## What to do
Word for word, restate the entries below from their first line through the line that contains "cells show low".

::::

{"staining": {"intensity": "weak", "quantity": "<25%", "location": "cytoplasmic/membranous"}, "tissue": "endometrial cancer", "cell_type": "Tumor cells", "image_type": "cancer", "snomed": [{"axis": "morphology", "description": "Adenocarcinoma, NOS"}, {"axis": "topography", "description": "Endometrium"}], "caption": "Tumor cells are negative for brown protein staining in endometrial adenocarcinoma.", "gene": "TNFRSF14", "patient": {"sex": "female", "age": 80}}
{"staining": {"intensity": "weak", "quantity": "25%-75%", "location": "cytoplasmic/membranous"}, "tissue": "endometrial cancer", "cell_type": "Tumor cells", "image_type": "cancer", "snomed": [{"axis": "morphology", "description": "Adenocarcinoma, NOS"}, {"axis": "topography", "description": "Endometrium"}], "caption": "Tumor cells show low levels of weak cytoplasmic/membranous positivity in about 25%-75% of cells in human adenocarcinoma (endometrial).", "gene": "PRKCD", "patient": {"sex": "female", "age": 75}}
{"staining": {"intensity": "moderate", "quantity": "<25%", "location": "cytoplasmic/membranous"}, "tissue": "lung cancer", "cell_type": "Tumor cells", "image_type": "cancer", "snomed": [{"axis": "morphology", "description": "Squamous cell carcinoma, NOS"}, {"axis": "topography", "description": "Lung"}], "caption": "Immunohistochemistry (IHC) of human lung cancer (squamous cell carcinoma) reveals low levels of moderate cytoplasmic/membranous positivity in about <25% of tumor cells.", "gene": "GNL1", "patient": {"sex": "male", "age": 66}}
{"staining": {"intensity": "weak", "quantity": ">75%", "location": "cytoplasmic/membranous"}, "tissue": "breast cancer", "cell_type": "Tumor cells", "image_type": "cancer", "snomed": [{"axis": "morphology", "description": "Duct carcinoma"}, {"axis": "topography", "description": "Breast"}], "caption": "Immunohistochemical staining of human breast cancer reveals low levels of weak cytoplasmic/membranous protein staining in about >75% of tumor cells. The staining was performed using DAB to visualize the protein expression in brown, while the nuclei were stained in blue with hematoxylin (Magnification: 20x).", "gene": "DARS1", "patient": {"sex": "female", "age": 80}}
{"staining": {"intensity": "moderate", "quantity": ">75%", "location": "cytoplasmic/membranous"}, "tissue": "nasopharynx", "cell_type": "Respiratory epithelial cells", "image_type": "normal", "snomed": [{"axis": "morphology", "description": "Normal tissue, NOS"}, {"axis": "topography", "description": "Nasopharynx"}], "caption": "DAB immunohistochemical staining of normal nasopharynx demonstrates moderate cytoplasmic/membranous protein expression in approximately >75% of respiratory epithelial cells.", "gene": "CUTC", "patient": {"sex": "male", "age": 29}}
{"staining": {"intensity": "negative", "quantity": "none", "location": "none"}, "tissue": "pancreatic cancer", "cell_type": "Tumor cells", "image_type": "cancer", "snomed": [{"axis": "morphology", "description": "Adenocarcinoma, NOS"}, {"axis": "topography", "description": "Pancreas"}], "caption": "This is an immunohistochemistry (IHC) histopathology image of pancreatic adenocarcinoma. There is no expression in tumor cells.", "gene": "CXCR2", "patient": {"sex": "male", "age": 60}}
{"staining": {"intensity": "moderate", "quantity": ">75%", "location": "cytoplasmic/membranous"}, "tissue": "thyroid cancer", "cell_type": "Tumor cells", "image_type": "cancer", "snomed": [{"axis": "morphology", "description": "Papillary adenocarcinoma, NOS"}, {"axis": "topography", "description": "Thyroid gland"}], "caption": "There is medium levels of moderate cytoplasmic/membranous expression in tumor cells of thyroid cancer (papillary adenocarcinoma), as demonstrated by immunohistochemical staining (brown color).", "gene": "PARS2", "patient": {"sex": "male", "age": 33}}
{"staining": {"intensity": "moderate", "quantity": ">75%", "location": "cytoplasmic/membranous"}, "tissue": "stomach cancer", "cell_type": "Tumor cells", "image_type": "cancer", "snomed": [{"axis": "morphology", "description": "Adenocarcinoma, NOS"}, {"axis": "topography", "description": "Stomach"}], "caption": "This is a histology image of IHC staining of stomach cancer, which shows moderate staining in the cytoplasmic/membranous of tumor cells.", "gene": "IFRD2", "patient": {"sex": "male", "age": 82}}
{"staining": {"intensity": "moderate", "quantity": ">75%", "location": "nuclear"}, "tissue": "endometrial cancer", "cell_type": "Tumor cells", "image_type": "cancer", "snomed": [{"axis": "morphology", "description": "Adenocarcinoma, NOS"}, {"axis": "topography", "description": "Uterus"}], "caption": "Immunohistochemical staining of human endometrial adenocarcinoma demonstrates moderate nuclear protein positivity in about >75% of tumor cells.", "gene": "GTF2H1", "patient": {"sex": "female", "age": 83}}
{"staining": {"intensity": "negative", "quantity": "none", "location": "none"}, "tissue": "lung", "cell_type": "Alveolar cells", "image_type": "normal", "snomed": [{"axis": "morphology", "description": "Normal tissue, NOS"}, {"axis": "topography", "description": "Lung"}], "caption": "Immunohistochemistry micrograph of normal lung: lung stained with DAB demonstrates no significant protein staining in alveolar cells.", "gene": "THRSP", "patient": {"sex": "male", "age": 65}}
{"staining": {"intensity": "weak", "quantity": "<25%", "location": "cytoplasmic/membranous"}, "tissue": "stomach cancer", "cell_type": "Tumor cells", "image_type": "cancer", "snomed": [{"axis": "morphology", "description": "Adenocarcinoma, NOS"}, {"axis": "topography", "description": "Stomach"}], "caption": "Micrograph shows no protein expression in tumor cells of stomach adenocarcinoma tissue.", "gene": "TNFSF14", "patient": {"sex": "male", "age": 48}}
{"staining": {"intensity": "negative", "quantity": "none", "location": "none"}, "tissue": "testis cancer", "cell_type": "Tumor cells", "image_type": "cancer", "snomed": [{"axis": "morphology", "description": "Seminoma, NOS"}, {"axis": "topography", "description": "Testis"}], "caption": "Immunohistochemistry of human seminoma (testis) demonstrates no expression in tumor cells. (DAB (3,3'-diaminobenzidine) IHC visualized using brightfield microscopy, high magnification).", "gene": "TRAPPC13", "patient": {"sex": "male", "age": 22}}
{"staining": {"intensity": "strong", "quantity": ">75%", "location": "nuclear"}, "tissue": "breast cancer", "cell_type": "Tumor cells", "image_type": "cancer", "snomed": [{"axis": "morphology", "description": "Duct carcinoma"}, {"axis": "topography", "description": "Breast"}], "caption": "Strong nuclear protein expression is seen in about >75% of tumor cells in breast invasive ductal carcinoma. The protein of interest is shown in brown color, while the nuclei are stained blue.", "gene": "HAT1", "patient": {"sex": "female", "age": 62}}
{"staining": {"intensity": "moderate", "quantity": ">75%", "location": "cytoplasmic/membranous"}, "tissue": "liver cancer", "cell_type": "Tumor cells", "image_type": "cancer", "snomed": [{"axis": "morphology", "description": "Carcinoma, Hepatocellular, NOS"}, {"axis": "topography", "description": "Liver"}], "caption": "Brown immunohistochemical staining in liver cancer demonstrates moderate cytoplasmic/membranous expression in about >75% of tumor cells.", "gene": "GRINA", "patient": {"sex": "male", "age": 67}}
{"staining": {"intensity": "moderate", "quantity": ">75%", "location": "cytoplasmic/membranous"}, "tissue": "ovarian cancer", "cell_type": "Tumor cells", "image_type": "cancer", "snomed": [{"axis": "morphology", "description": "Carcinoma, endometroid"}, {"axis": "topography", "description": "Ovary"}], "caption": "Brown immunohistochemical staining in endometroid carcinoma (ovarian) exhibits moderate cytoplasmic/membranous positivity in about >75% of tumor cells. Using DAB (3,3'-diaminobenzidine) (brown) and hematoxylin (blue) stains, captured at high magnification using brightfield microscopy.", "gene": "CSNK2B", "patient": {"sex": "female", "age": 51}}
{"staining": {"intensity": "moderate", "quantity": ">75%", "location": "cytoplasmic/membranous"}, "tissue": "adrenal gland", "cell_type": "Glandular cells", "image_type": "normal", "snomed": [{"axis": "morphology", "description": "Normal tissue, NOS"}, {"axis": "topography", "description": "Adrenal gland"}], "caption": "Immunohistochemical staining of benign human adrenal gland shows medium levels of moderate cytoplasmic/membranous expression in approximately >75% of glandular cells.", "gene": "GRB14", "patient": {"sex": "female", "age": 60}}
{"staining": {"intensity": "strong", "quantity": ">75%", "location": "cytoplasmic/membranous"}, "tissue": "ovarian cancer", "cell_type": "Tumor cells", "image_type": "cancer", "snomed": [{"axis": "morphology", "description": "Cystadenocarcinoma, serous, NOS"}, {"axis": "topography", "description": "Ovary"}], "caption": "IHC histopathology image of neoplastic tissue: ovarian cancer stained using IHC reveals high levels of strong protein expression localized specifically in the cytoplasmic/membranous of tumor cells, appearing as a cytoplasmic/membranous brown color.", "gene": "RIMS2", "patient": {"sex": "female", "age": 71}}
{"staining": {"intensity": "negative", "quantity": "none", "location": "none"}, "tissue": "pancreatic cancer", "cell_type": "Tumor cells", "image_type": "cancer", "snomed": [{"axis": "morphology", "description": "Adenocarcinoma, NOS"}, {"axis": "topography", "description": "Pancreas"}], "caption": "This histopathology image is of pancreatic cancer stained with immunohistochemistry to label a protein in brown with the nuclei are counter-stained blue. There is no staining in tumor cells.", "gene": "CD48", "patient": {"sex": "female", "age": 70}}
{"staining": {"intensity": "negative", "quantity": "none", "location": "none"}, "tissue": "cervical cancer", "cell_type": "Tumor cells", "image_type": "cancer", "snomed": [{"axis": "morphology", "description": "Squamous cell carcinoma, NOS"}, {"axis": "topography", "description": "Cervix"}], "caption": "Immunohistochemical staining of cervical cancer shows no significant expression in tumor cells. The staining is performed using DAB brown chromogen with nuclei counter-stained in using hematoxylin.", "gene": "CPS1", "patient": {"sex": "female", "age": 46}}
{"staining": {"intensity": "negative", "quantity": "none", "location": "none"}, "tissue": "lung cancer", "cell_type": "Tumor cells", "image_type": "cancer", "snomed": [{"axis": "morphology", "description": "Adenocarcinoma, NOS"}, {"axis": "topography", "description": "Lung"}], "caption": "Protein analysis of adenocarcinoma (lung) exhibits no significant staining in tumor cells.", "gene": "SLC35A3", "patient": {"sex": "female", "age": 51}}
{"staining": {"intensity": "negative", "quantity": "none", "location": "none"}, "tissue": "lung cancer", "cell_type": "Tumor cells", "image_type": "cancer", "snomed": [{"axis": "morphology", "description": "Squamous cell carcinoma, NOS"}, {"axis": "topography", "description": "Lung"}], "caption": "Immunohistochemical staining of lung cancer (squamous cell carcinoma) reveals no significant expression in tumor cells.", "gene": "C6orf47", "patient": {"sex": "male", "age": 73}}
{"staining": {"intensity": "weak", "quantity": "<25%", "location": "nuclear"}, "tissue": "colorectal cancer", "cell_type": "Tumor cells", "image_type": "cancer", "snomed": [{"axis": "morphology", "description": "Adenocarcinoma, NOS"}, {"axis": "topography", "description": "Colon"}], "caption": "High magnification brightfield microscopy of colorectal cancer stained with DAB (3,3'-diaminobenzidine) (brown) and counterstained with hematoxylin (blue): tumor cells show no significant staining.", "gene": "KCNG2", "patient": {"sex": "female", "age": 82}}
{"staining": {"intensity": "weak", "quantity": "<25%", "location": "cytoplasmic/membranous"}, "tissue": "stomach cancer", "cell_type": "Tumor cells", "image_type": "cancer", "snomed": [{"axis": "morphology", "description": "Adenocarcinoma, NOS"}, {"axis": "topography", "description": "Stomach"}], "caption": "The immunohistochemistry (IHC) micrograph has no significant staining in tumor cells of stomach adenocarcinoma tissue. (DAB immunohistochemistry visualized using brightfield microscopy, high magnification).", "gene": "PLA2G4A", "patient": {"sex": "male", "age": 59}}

::::

## Solution to the problem
{"staining": {"intensity": "weak", "quantity": "<25%", "location": "cytoplasmic/membranous"}, "tissue": "endometrial cancer", "cell_type": "Tumor cells", "image_type": "cancer", "snomed": [{"axis": "morphology", "description": "Adenocarcinoma, NOS"}, {"axis": "topography", "description": "Endometrium"}], "caption": "Tumor cells are negative for brown protein staining in endometrial adenocarcinoma.", "gene": "TNFRSF14", "patient": {"sex": "female", "age": 80}}
{"staining": {"intensity": "weak", "quantity": "25%-75%", "location": "cytoplasmic/membranous"}, "tissue": "endometrial cancer", "cell_type": "Tumor cells", "image_type": "cancer", "snomed": [{"axis": "morphology", "description": "Adenocarcinoma, NOS"}, {"axis": "topography", "description": "Endometrium"}], "caption": "Tumor cells show low levels of weak cytoplasmic/membranous positivity in about 25%-75% of cells in human adenocarcinoma (endometrial).", "gene": "PRKCD", "patient": {"sex": "female", "age": 75}}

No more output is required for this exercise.